ACTIVITY 1 —
According to the population analysis, roughly what share of the world population does Asia always make up?
ACTIVITY 2 —
Reproduce the stretch of the population analysis from "There might be" through "the world population.".
ACTIVITY 3 —
Name every country that appears in the printed result lines beginning with "##" at the end of the population analysis.
--- SELECTED EXTRACT Enclosed Below ---
There might be a nicer, easier way to achieve this, but I didn't know how. I was trying to use plain old 'summarize', but summarize did not let me aggregate the total population of all continents in each of the years. I'm not sure if this kinf of splitting is available with plyr. Since I couldn't get what I wanted with pylr, I looked at the source code of the summarize function and was able to alter it a little bit to get what I needed.
We can see that Asia is consistently by far the most populated continent, always making up ~60% of the world population.
One very interesting observation is how Europe, America, and Africa changed spots over time. In the 1950's, Europe was the most populated, followed by America and Africa. As the years go by, America's relative population remains fairly constant at around 14.5%, Europe's relative population decreases, and Africa's increases. This trend consistently continues throughout the years without exception, until at the last data point in 2007 the rankings of the three continents is completely flipped from the beginning - Africa followed by America followed by Europe

A list of all countries that at some point had their population size decrease (very fun)

The world can be a very cruel place. Many countries have gone through genocides, massive natural disasters, or other events that have caused them to lose a significant portion of their population. For example, the Khmer Rouge in Cambodia killed off a large fraction of the Cambodian population in the 1970's. As a result, the country's population actually shrank from 1972 to 1977. It is interesting to see what other countries went through a population decrease at some point.

# get all the years that we have data for
years <- unique(gDat$year)
# get a list of all countries
allCountries = levels(gDat$country)
# initialize a vector for the poor countries that experienced a population
# decrease
resultCountries = vector(mode = "character")

# go through every country, and see if its population in the previous data
# year is larger than the current population. If that is true for any given
# year, add the country to our results list
for (iCountry in allCountries) {
    for (idxYear in seq(years)[-1]) {
        prevYear = years[idxYear - 1]
        curYear = years[idxYear]
        prevYearData = gDat[intersect(which(gDat$year == prevYear), which(gDat$country == 
            iCountry)), ]
        curYearData = gDat[intersect(which(gDat$year == curYear), which(gDat$country == 
            iCountry)), ]
        prevPop = prevYearData[["pop"]]
        curPop = curYearData[["pop"]]
        if (prevPop >= curPop) {
            resultCountries = append(resultCountries, iCountry)
            break
        }
    }
}
print(resultCountries)
##  [1] "Afghanistan"            "Bosnia and Herzegovina"
##  [3] "Bulgaria"               "Cambodia"              
##  [5] "Croatia"                "Czech Republic"        
##  [7] "Equatorial Guinea"      "Germany"
--- End of Enclosed SELECTED EXTRACT ---
--- DATA FOR REVIEW Enclosed Below ---
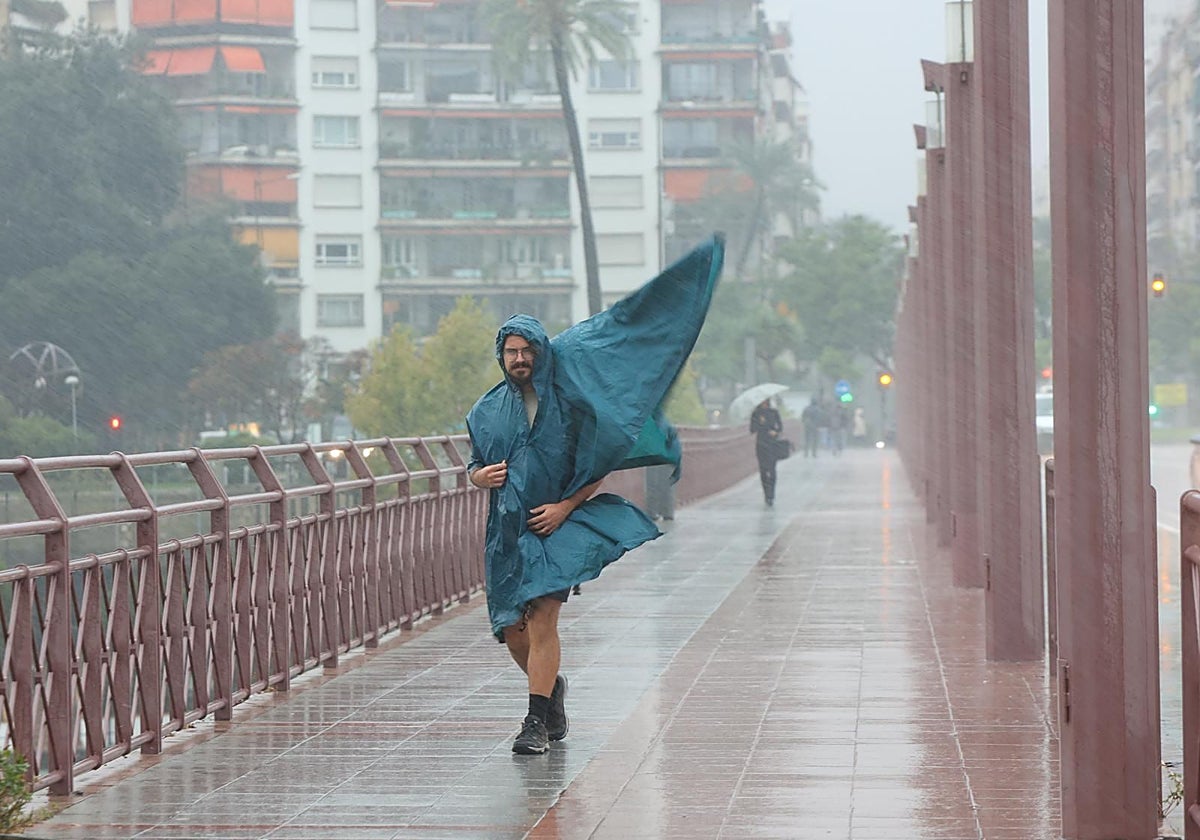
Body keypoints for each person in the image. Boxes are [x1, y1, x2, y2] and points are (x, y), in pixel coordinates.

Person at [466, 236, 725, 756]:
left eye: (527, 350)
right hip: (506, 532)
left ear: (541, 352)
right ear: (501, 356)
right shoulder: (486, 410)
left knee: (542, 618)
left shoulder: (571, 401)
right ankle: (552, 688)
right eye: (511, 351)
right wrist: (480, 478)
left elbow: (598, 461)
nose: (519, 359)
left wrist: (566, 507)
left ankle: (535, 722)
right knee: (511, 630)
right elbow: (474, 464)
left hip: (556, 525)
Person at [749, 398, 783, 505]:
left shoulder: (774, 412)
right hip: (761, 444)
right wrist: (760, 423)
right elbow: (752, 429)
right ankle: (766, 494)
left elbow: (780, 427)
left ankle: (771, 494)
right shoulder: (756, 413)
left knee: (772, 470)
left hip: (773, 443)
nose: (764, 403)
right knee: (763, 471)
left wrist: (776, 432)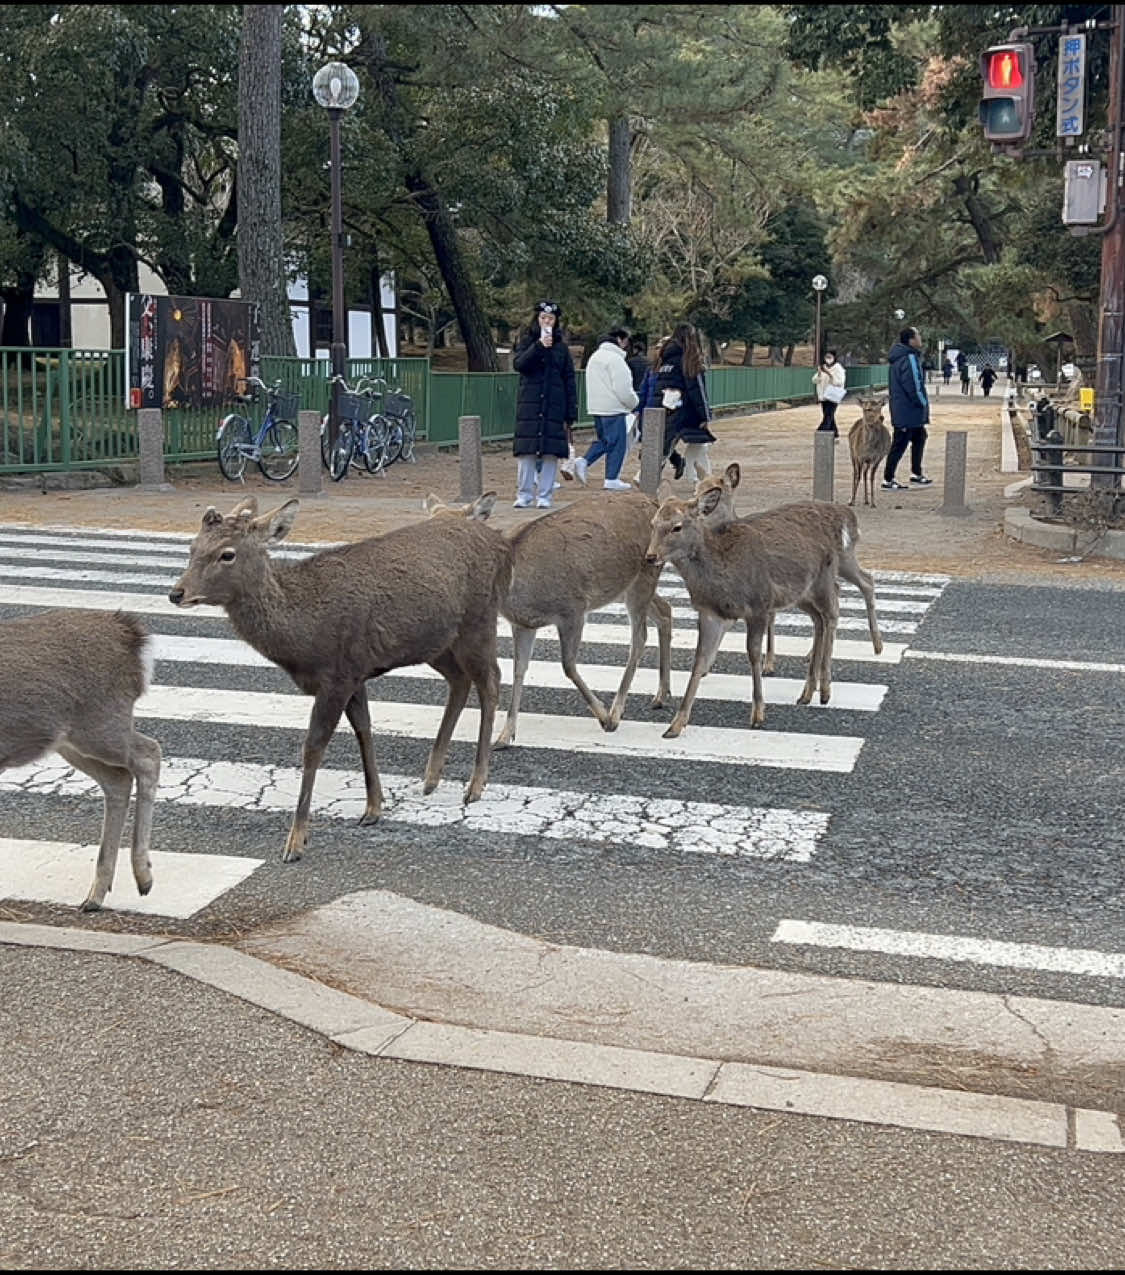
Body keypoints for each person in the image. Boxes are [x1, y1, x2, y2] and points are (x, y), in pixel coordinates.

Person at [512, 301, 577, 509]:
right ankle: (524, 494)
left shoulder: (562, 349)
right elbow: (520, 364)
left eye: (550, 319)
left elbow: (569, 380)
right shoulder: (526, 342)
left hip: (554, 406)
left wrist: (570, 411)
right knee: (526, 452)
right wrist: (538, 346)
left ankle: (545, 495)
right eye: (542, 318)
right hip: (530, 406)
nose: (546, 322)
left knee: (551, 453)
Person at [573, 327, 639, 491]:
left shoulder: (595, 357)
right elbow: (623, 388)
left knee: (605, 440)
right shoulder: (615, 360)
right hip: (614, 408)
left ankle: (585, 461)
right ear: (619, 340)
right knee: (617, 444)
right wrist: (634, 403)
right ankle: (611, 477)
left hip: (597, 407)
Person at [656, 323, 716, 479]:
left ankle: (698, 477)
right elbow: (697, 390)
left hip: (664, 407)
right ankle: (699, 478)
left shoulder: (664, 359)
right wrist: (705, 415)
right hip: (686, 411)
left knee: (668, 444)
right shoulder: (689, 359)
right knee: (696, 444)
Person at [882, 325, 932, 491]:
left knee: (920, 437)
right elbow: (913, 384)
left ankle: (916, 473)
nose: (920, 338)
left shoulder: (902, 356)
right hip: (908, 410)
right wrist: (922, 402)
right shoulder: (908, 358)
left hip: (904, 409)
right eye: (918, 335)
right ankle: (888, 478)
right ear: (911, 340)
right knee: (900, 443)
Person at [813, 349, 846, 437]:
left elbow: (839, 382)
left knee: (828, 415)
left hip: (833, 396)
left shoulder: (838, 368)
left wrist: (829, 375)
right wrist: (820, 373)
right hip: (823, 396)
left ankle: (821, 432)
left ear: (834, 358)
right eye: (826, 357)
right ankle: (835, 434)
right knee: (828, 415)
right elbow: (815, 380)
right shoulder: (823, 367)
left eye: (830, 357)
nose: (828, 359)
--- End of Enclosed DATA FOR REVIEW ---
TASK RESULT 1 —
About 60% (~60%).

TASK RESULT 2 —
There might be a nicer, easier way to achieve this, but I didn't know how. I was trying to use plain old 'summarize', but summarize did not let me aggregate the total population of all continents in each of the years. I'm not sure if this kinf of splitting is available with plyr. Since I couldn't get what I wanted with pylr, I looked at the source code of the summarize function and was able to alter it a little bit to get what I needed.
We can see that Asia is consistently by far the most populated continent, always making up ~60% of the world population.

TASK RESULT 3 —
Afghanistan, Bosnia and Herzegovina, Bulgaria, Cambodia, Croatia, Czech Republic, Equatorial Guinea, Germany